Sometimes when we’re writing to get published, all the best intentions we have for an idea aren’t enough. A new experience for me over the past year has been “pitching” ideas to my agent and having her tell me which one is the most viable in the current market. An idea might not be worth spending more time on (or writing at all) because:
- It’s overdone and doesn’t have a fresh twist. Think vampires and werewolves – without something to make them stand out.
- The age category you want to write for is struggling (YA being an oversaturated market, for example).
- It’s too niche.
- It’s not original enough.
Some of these things contradict each other: don’t do things that are overdone and make sure you’re being original, but don’t be too original or you won’t have an audience. That’s one of the more frustrating sides of publishing. But it’s sadly something you have to get used to, and why it’s best not to pin all your hopes on one concept or project.

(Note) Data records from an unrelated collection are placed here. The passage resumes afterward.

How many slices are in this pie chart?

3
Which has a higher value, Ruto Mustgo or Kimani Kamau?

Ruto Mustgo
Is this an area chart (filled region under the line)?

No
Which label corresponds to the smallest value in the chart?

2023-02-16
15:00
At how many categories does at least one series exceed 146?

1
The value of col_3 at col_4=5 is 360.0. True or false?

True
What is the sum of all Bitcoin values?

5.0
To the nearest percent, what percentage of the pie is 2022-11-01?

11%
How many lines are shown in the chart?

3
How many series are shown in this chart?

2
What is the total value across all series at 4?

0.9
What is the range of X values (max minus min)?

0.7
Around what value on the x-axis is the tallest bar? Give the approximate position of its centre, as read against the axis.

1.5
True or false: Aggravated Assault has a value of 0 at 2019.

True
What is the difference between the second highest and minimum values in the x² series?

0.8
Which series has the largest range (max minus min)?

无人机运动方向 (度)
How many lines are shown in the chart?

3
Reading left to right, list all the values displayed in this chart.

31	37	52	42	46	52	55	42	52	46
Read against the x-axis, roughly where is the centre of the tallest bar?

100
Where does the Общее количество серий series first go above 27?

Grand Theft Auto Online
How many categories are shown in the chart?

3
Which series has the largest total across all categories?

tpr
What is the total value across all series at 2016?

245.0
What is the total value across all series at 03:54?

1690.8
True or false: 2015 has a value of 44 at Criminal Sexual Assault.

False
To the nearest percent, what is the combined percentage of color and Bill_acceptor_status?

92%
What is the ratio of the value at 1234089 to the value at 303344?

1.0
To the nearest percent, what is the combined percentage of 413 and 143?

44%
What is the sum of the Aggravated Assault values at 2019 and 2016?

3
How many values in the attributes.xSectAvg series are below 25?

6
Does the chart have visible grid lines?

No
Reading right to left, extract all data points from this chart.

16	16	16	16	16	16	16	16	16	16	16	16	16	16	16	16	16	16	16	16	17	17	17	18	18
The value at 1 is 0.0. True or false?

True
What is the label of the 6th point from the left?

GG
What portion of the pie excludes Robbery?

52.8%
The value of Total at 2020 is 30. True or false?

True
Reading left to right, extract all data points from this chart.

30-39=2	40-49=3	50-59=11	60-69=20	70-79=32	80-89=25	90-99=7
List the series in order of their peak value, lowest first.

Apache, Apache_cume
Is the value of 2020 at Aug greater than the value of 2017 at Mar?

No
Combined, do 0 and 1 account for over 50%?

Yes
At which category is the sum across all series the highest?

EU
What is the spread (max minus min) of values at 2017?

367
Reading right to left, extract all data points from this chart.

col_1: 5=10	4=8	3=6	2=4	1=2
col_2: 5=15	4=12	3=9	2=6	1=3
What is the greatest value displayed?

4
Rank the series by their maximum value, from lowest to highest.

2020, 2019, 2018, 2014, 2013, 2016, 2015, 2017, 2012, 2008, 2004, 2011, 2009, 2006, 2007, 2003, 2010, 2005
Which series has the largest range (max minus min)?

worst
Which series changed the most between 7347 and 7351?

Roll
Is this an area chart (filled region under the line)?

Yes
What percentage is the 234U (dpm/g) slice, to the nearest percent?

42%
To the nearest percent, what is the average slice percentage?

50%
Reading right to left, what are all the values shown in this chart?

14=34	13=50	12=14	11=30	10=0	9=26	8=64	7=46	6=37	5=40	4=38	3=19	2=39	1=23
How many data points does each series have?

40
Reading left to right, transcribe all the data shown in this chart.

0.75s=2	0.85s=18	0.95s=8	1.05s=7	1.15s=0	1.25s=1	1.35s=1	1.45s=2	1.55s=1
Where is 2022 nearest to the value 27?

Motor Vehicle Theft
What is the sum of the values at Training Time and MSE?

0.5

On a more personal level, sometimes you have an idea, write it down, and then come back to it months later and think, “Did I really think that was a good idea?” So it’s worth letting an idea sit for a while before you start fleshing it out. Maybe you won’t feel as enthusiastic about it later, but if the excitement is still there, you know it’s worth exploring.
How many unfinished projects do you have sitting on your computer? Are there any ideas you decided not to tackle? I’d love to hear about them!